The introduction into Alliance football of such teams as Brechin City may or may not serve a useful purpose for the ex-Third Leaguers, but one could not, by the greatest stretch of the imagination, assert that visit to Pittodrie on Saturday provided anything in the nature of a trial of Aberdeen's reserve strength.
Apart from a short period in the first half, when, with a stiff breeze in their favour, they kept the Dons at bay, and even scored a goal, through Wright - incidentally, with the exception of Robertson's second, the best of the day - they were out of their class.
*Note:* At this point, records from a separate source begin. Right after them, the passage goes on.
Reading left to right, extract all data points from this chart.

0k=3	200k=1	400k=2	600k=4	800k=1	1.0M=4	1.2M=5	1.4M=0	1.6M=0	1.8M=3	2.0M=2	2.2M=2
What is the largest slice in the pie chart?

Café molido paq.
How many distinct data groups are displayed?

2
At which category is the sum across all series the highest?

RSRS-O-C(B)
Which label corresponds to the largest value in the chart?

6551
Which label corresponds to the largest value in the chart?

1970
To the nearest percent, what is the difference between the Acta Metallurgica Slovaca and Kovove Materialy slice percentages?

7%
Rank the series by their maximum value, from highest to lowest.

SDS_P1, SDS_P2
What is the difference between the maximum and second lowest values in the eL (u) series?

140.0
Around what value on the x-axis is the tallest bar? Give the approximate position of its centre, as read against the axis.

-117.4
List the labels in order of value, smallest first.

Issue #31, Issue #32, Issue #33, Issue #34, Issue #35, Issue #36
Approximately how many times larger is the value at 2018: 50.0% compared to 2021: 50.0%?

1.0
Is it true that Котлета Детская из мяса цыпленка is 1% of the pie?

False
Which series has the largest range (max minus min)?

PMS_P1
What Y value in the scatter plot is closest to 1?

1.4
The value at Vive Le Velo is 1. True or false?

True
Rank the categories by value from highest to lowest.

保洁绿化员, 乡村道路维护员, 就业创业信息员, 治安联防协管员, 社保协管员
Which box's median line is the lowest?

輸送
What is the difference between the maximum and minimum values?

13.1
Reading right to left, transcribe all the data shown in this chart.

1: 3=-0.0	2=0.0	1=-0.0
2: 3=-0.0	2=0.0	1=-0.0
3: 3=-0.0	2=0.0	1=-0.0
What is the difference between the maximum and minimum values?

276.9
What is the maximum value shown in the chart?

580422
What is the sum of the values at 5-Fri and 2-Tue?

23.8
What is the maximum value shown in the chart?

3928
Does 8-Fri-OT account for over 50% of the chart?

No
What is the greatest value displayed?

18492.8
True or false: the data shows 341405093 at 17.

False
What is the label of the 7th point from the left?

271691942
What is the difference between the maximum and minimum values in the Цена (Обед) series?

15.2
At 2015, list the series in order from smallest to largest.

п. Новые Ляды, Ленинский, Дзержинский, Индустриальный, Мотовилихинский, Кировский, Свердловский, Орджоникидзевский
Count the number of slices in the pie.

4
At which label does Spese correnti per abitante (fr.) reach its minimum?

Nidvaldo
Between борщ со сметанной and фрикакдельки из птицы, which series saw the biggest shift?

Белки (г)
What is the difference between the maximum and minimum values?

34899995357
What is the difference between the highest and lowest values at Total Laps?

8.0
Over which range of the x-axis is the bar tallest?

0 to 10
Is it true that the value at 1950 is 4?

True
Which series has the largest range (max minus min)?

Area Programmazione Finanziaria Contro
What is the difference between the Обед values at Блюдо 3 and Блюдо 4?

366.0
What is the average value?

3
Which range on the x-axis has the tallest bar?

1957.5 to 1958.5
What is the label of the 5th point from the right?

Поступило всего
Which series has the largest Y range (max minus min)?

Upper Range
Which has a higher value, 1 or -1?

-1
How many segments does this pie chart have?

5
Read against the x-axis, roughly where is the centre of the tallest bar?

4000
That period, however, sufficed to bring into prominence two players - Quinn, their big centre-forward, and W, K. Jackson, the ubiquitous Don, who occupied the pivotal berth. Quinn, given more craft behind him than Ramsay had at his command, and allowed time to establish an understanding with his inside men, may yet put his opportunism to good account. As for Jackson, it is not unlikely that he may find his true position in the middle line. He has the inches, and under pressure was cool and confident. Again, when the flood turned upon Brechin, he demonstrated a nice mastery of the ground passing game and spoon-fed his forwards.
Taking this and the immovability of Muir and Ritchie into account, one left Pittodrie wondering why the score, though ludicrous enough, was not greater. Frankly, the forwards were too dilatory in front of goal. Carroll's four, apart from his first, in the opening half, when he screwed a ball deftly past a crowd of players in the goalmouth, were of the kind that fail to excite, while Cheyne's effort, too, was anything but startling. The fifth was Love's, an oblique shot, nicely taken. Robertson, the ex-Bridgeton Waverley forward, a promising lad and a good forager, provided the best of the eight - his second. Love, on the extreme right, slipped him a delightful pass, after beating Kidd in an small area, and the inside man was not slow to seize his opportunity. His shot was too much for Brodie, the Brechin goalie, whose plight at this stage was almost pitiful, for, though he clutched it, he failed to hold it.
Broadly speaking, it was an uninteresting encounter, of which too minute a criticism would be out of place.